# DATA FOR REVIEW:
------------------------
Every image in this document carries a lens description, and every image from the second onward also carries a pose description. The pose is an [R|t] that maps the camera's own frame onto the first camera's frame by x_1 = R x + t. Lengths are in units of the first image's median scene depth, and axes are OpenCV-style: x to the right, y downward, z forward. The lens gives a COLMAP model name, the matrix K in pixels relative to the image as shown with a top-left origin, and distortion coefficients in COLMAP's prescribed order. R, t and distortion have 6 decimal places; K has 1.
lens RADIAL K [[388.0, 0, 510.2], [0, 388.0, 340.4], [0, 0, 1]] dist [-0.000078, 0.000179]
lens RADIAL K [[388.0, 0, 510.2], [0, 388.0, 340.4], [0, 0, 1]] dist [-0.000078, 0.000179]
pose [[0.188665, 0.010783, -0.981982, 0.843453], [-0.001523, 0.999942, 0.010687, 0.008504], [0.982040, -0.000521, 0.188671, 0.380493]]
------------------------
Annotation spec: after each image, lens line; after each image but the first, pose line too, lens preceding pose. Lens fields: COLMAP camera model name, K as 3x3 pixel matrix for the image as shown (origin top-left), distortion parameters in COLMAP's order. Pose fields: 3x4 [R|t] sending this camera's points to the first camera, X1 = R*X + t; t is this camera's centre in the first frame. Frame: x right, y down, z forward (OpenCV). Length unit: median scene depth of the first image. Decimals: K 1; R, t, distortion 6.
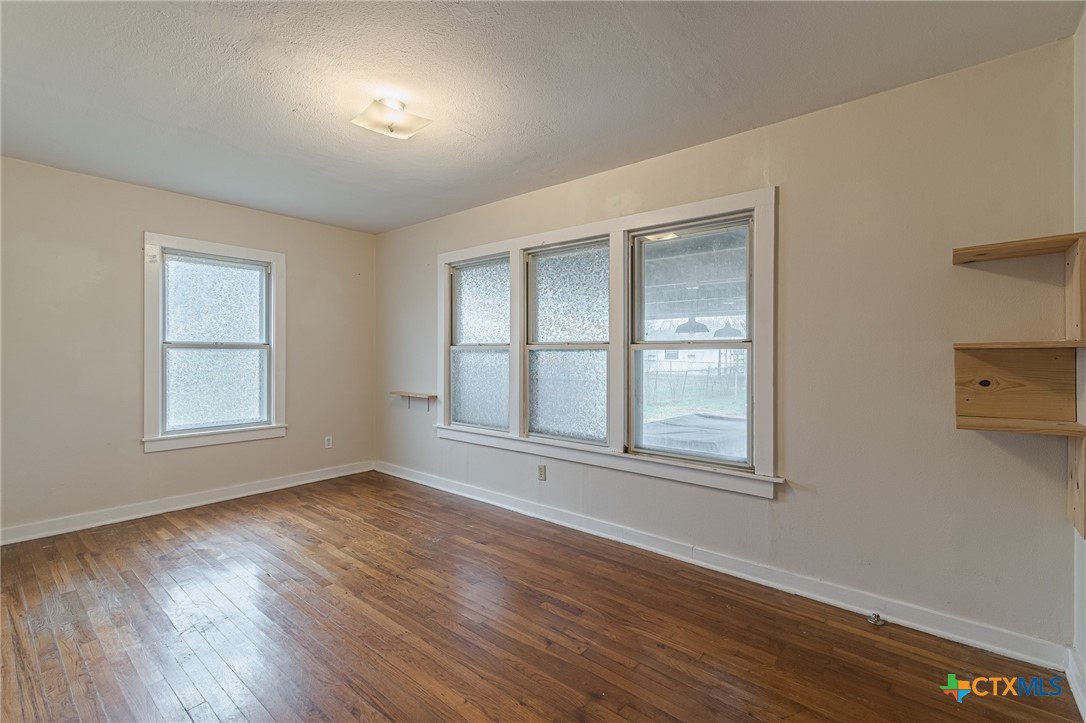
------------------------
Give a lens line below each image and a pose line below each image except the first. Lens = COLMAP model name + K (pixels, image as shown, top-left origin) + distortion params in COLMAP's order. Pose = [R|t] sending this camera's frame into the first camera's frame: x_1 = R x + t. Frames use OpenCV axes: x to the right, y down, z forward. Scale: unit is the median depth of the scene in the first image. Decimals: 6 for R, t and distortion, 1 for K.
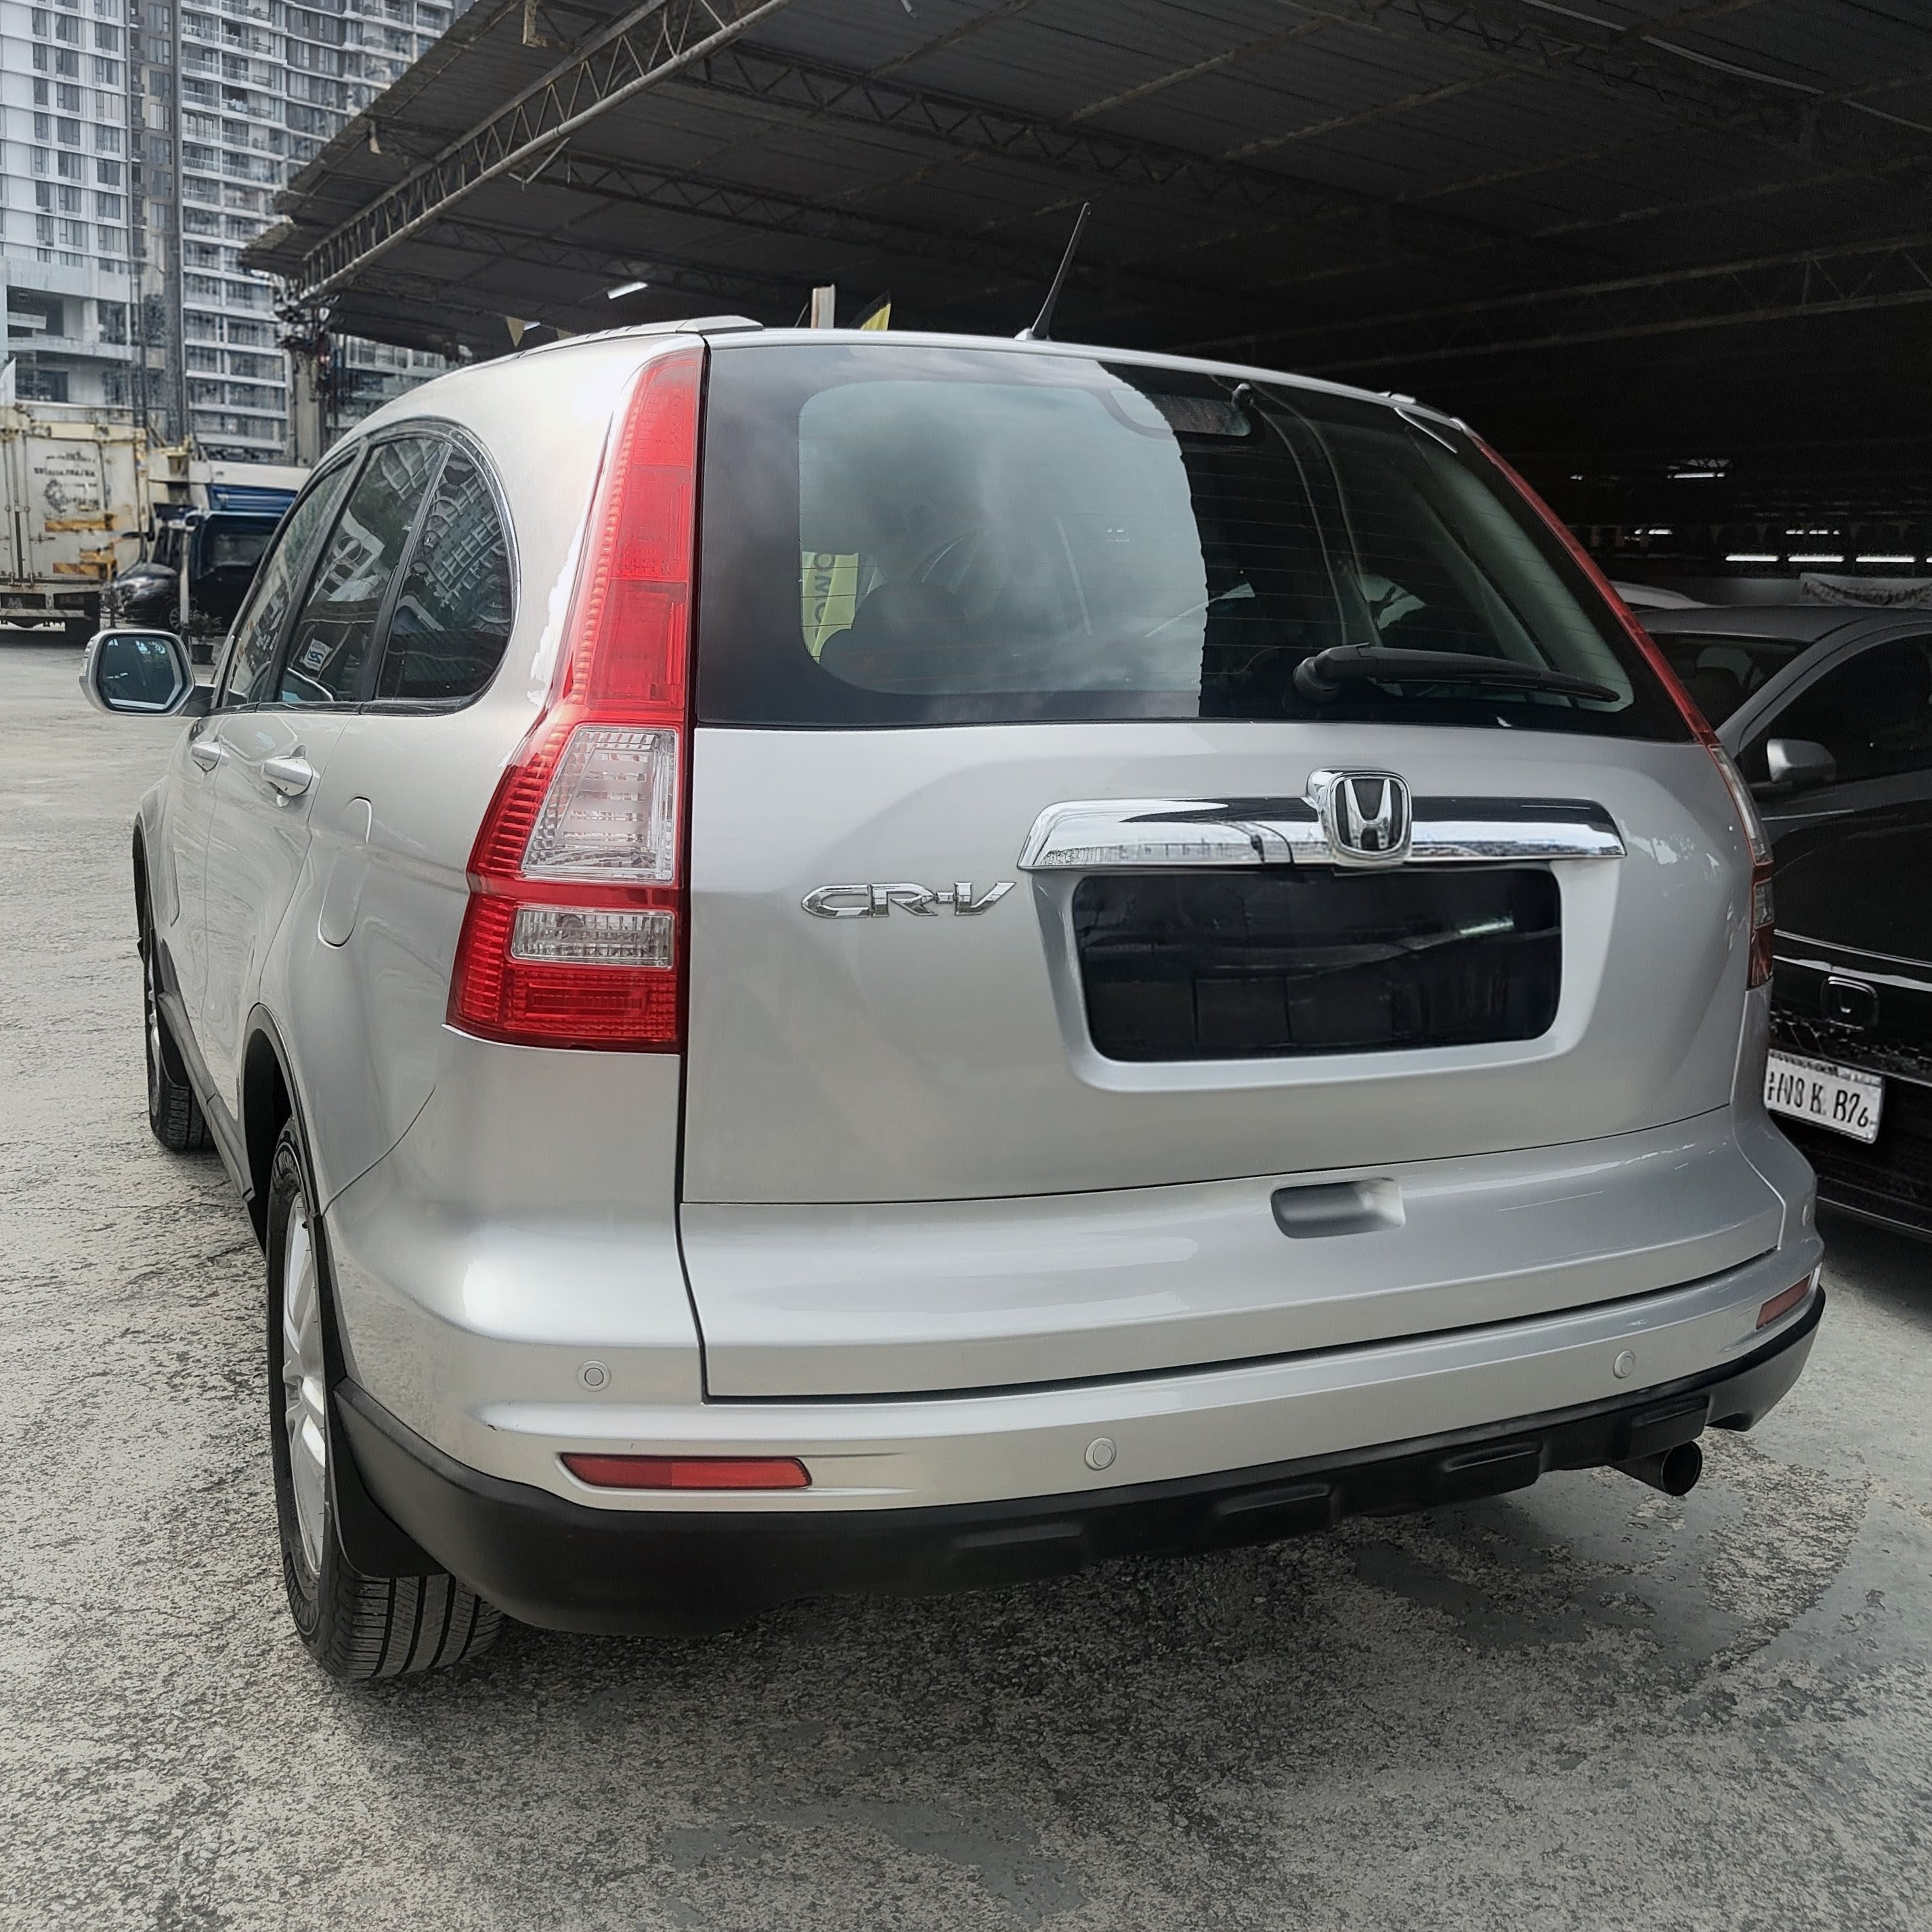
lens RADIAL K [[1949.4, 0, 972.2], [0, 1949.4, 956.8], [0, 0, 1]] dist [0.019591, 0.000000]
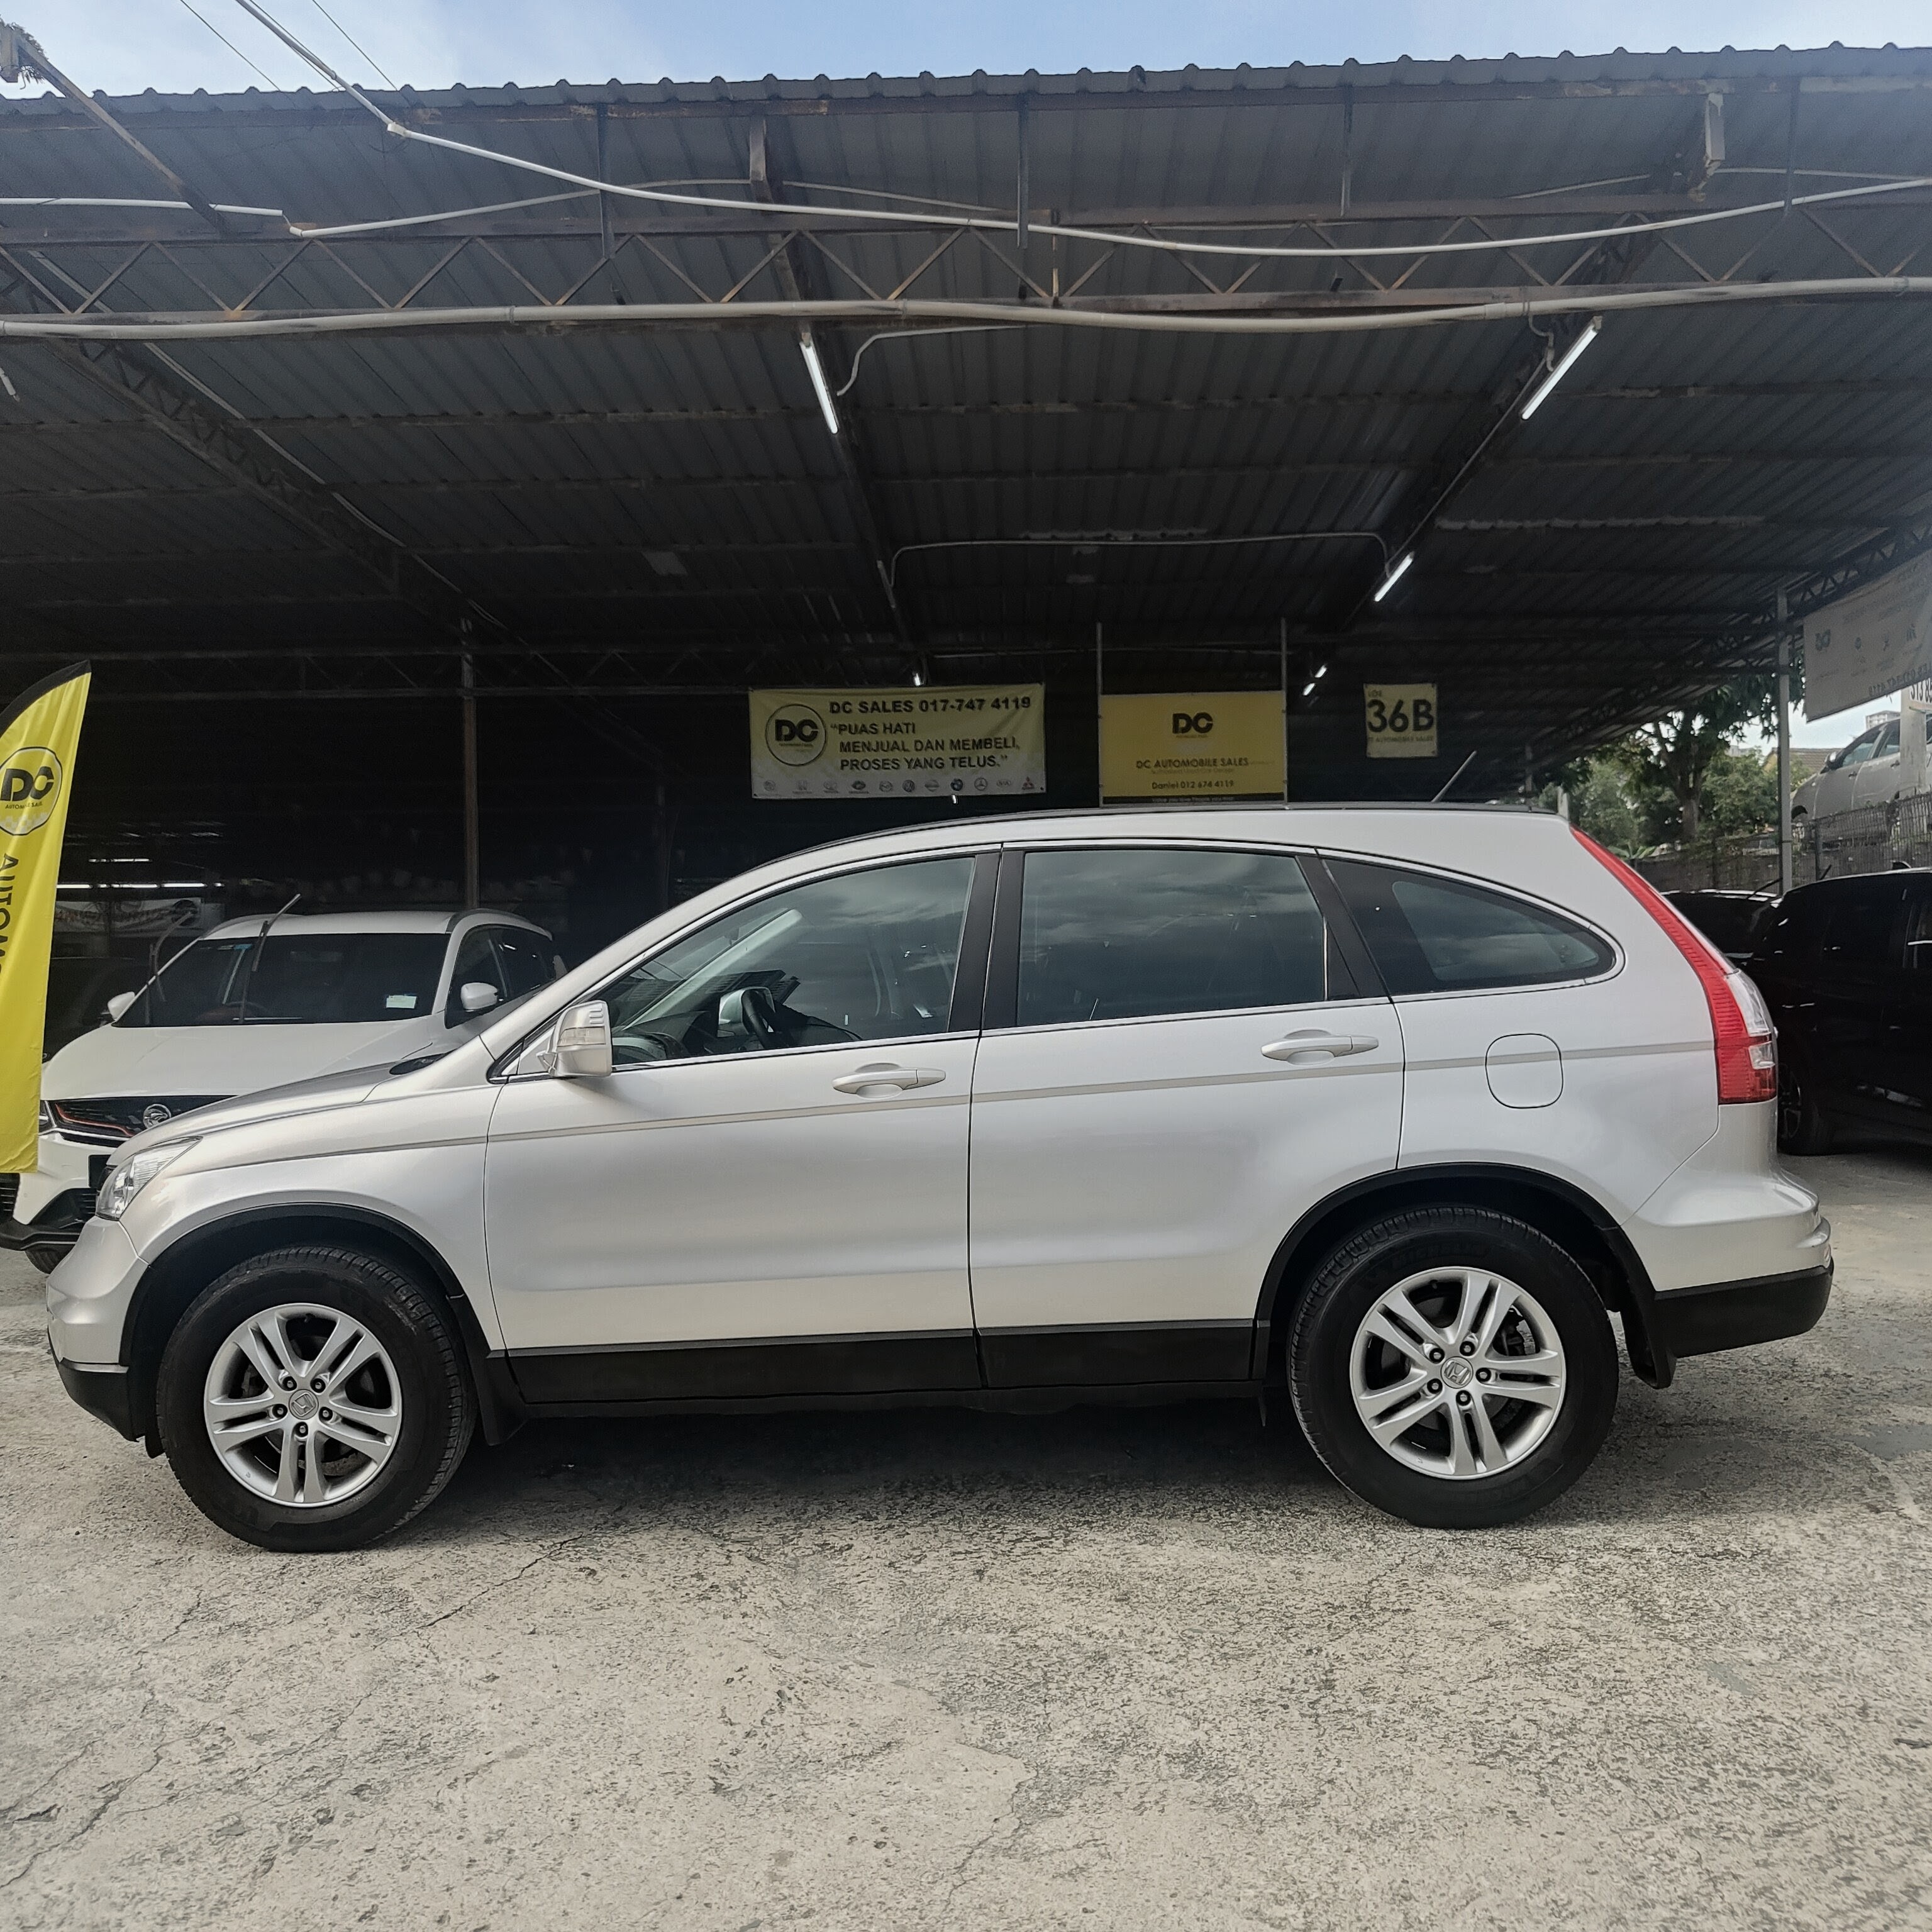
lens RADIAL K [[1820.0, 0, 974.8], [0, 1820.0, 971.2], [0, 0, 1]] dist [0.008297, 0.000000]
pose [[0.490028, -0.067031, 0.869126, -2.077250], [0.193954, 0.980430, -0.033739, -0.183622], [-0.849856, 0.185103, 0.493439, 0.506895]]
------------------------
# BRIEF:
Reproduce the lines from the one containing "Every image in" through the one containing "-0.000521, 0.188671, 0.380493]]", replacing "document" with "file" and leaving everything else unchanged.

# EXERCISE ANSWER:
Every image in this file carries a lens description, and every image from the second onward also carries a pose description. The pose is an [R|t] that maps the camera's own frame onto the first camera's frame by x_1 = R x + t. Lengths are in units of the first image's median scene depth, and axes are OpenCV-style: x to the right, y downward, z forward. The lens gives a COLMAP model name, the matrix K in pixels relative to the image as shown with a top-left origin, and distortion coefficients in COLMAP's prescribed order. R, t and distortion have 6 decimal places; K has 1.
lens RADIAL K [[388.0, 0, 510.2], [0, 388.0, 340.4], [0, 0, 1]] dist [-0.000078, 0.000179]
lens RADIAL K [[388.0, 0, 510.2], [0, 388.0, 340.4], [0, 0, 1]] dist [-0.000078, 0.000179]
pose [[0.188665, 0.010783, -0.981982, 0.843453], [-0.001523, 0.999942, 0.010687, 0.008504], [0.982040, -0.000521, 0.188671, 0.380493]]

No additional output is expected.